- [What the task requires]
Count the lines in the rows below that contain the string "compétences". Give only the number.

- [Input material]
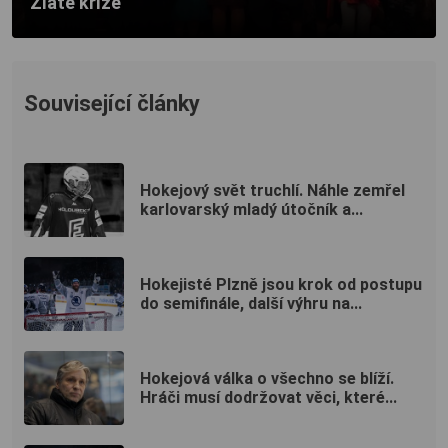
Zlaté kříže
Související články
Hokejový svět truchlí. Náhle zemřel
karlovarský mladý útočník a...
Hokejisté Plzně jsou krok od postupu
do semifinále, další výhru na...
Hokejová válka o všechno se blíží.
Hráči musí dodržovat věci, které...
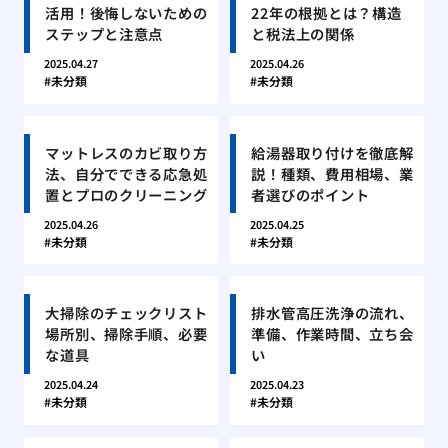
活用！後悔しないための
22年の根拠とは？構造
ステップと注意点
と税法上の関係
2025.04.27
2025.04.26
未分類
未分類
マットレスのカビ取り方
給湯器取り付けを徹底解
法、自分でできる応急処
説！種類、費用相場、業
置とプロのクリーニング
者選びのポイント
2025.04.26
2025.04.25
未分類
未分類
大掃除のチェックリスト
排水管高圧洗浄の流れ、
場所別、掃除手順、必要
準備、作業時間、立ち会
な道具
い
2025.04.24
2025.04.23
未分類
未分類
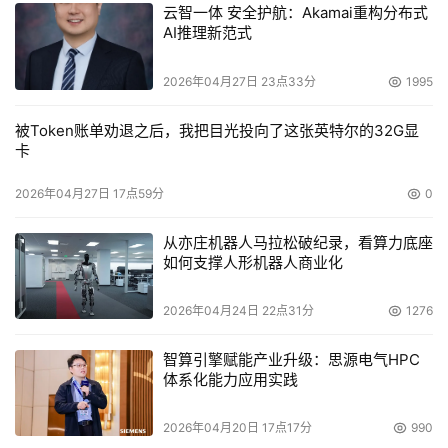
云智一体 安全护航：Akamai重构分布式
AI推理新范式
2026年04月27日 23点33分
1995
被Token账单劝退之后，我把目光投向了这张英特尔的32G显
卡
2026年04月27日 17点59分
0
从亦庄机器人马拉松破纪录，看算力底座
如何支撑人形机器人商业化
2026年04月24日 22点31分
1276
智算引擎赋能产业升级：思源电气HPC
体系化能力应用实践
2026年04月20日 17点17分
990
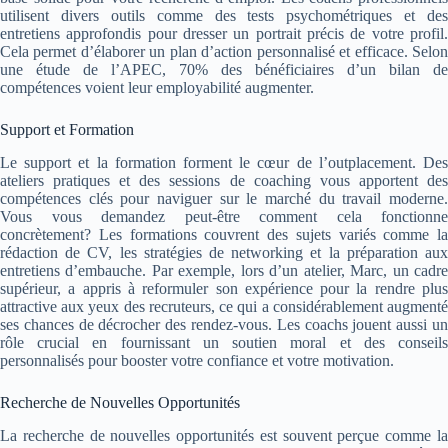
utilisent divers outils comme des tests psychométriques et des
entretiens approfondis pour dresser un portrait précis de votre profil.
Cela permet d’élaborer un plan d’action personnalisé et efficace. Selon
une étude de l’APEC, 70% des bénéficiaires d’un bilan de
compétences voient leur employabilité augmenter.
Support et Formation
Le support et la formation forment le cœur de l’outplacement. Des
ateliers pratiques et des sessions de coaching vous apportent des
compétences clés pour naviguer sur le marché du travail moderne.
Vous vous demandez peut-être comment cela fonctionne
concrètement? Les formations couvrent des sujets variés comme la
rédaction de CV, les stratégies de networking et la préparation aux
entretiens d’embauche. Par exemple, lors d’un atelier, Marc, un cadre
supérieur, a appris à reformuler son expérience pour la rendre plus
attractive aux yeux des recruteurs, ce qui a considérablement augmenté
ses chances de décrocher des rendez-vous. Les coachs jouent aussi un
rôle crucial en fournissant un soutien moral et des conseils
personnalisés pour booster votre confiance et votre motivation.
Recherche de Nouvelles Opportunités
La recherche de nouvelles opportunités est souvent perçue comme la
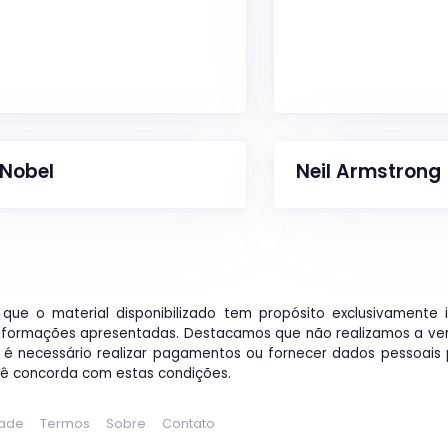
 Nobel
Neil Armstrong
que o material disponibilizado tem propósito exclusivamente 
nformações apresentadas. Destacamos que não realizamos a ve
o é necessário realizar pagamentos ou fornecer dados pessoais p
cê concorda com estas condições.
dade
Termos
Sobre
Contato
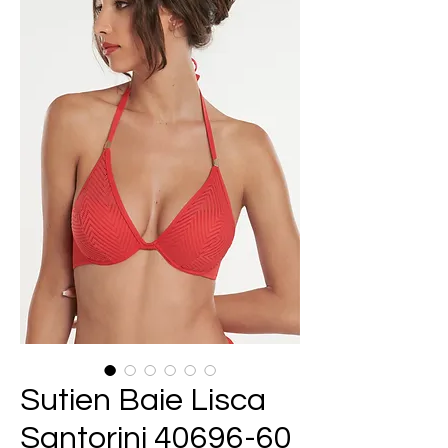
Sutien Baie Lisca
Santorini 40696-60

- [Answer]
2